There are no non-surgical options to correct a bunion deformity, however there are many tips and tricks that can make a bunion less painful. Just because you have a bunion does not mean that you need surgery. The main reason for surgery is for significant pain or if the deformity is causing problems with the other toes.
Simple things like padding, spacers, and wide toe-box shoes help most people deal with the bunion and go about their daily lives. Sometimes, the pain is too much and surgery can help to fix this problem.

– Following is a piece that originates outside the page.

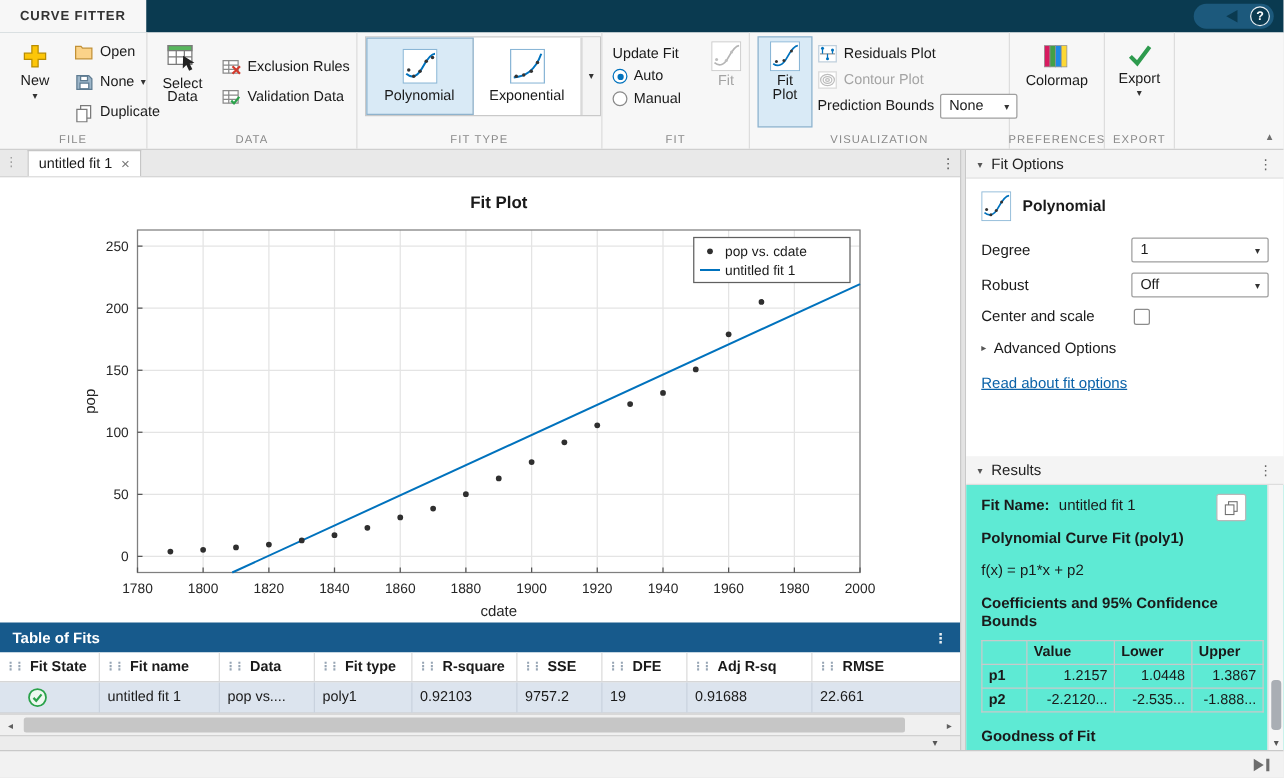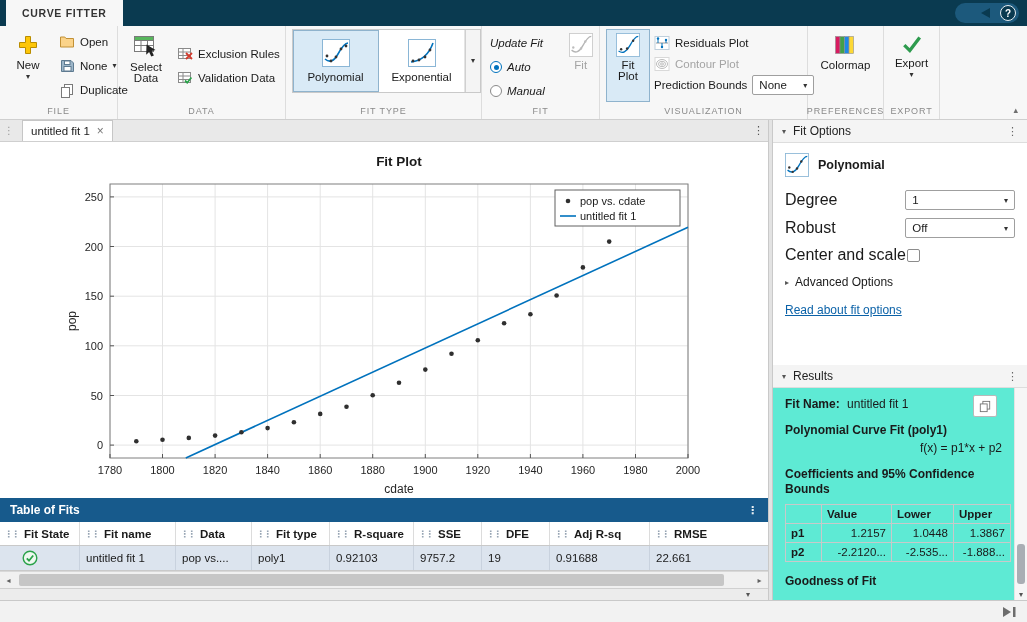"CURVE FITTER" .tb-tab { margin-left: 6px -> none }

Hundreds of techniques have been described about how to fix bunions, and no one technique fits each patient. Mild bunions may be treated with a "Chevron Bunionectomy," while moderate bunions may benefit from an opening wedge procedure, and more severe bunions may require a crescentic osteotomy or fusion procedure.We have experience in these and other techniques, and when the time comes for surgery, you will receive care that is custom-tailored to your bunion.
Bunion surgery is an outpatient procedure (you go home the same day) that is usually done with a nerve block that keeps you pain-free for 12-24 hours or longer after your surgery.
For most procedures, you can walk on your heel and the outside of your foot, but it does take 6 weeks for the bone procedure to heal and often 3-6 months for all the swelling to go away.
After 6 weeks, you can walk in comfortable shoes or sneakers, and by 3 months most people are getting back to wearing many of their regular shoes.